#### EXERCISE DIRECTIONS
Nothing but an exact copy of the listing should be given.

#### DATASET RECORDS
=-=-=-=-=
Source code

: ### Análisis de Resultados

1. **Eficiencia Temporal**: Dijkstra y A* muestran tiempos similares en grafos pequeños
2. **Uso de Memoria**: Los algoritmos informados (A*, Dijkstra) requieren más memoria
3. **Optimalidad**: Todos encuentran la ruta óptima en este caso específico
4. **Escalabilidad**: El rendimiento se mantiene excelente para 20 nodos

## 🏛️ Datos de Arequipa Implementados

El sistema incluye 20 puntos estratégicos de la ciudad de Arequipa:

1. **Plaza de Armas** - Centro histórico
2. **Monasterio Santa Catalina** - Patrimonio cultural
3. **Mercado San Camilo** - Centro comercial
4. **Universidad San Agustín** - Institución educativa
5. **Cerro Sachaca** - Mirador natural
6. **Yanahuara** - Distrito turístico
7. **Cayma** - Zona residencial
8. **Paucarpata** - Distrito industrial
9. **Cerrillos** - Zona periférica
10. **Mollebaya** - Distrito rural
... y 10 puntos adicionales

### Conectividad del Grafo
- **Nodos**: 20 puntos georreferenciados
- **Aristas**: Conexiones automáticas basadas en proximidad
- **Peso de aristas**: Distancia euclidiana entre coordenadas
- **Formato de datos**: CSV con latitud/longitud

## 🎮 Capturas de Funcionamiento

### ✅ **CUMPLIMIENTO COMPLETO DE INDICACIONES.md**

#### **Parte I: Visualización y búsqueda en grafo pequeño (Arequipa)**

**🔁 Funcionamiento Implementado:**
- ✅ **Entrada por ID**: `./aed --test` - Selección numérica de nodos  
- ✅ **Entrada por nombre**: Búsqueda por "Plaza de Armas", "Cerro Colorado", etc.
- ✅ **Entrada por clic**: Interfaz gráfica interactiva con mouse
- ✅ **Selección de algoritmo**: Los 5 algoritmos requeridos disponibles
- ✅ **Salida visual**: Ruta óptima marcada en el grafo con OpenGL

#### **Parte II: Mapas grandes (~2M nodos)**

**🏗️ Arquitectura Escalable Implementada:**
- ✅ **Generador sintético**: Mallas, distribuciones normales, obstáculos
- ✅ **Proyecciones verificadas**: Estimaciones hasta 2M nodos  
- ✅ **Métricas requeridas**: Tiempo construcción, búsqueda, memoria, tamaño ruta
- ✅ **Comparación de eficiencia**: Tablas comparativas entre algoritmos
=-=-=-=-=
#### ANSWER FOR THIS EXERCISE
Source code

: ### Análisis de Resultados

1. **Eficiencia Temporal**: Dijkstra y A* muestran tiempos similares en grafos pequeños
2. **Uso de Memoria**: Los algoritmos informados (A*, Dijkstra) requieren más memoria
3. **Optimalidad**: Todos encuentran la ruta óptima en este caso específico
4. **Escalabilidad**: El rendimiento se mantiene excelente para 20 nodos

## 🏛️ Datos de Arequipa Implementados

El sistema incluye 20 puntos estratégicos de la ciudad de Arequipa:

1. **Plaza de Armas** - Centro histórico
2. **Monasterio Santa Catalina** - Patrimonio cultural
3. **Mercado San Camilo** - Centro comercial
4. **Universidad San Agustín** - Institución educativa
5. **Cerro Sachaca** - Mirador natural
6. **Yanahuara** - Distrito turístico
7. **Cayma** - Zona residencial
8. **Paucarpata** - Distrito industrial
9. **Cerrillos** - Zona periférica
10. **Mollebaya** - Distrito rural
... y 10 puntos adicionales

### Conectividad del Grafo
- **Nodos**: 20 puntos georreferenciados
- **Aristas**: Conexiones automáticas basadas en proximidad
- **Peso de aristas**: Distancia euclidiana entre coordenadas
- **Formato de datos**: CSV con latitud/longitud

## 🎮 Capturas de Funcionamiento

### ✅ **CUMPLIMIENTO COMPLETO DE INDICACIONES.md**

#### **Parte I: Visualización y búsqueda en grafo pequeño (Arequipa)**

**🔁 Funcionamiento Implementado:**
- ✅ **Entrada por ID**: `./aed --test` - Selección numérica de nodos  
- ✅ **Entrada por nombre**: Búsqueda por "Plaza de Armas", "Cerro Colorado", etc.
- ✅ **Entrada por clic**: Interfaz gráfica interactiva con mouse
- ✅ **Selección de algoritmo**: Los 5 algoritmos requeridos disponibles
- ✅ **Salida visual**: Ruta óptima marcada en el grafo con OpenGL

#### **Parte II: Mapas grandes (~2M nodos)**

**🏗️ Arquitectura Escalable Implementada:**
- ✅ **Generador sintético**: Mallas, distribuciones normales, obstáculos
- ✅ **Proyecciones verificadas**: Estimaciones hasta 2M nodos  
- ✅ **Métricas requeridas**: Tiempo construcción, búsqueda, memoria, tamaño ruta
- ✅ **Comparación de eficiencia**: Tablas comparativas entre algoritmos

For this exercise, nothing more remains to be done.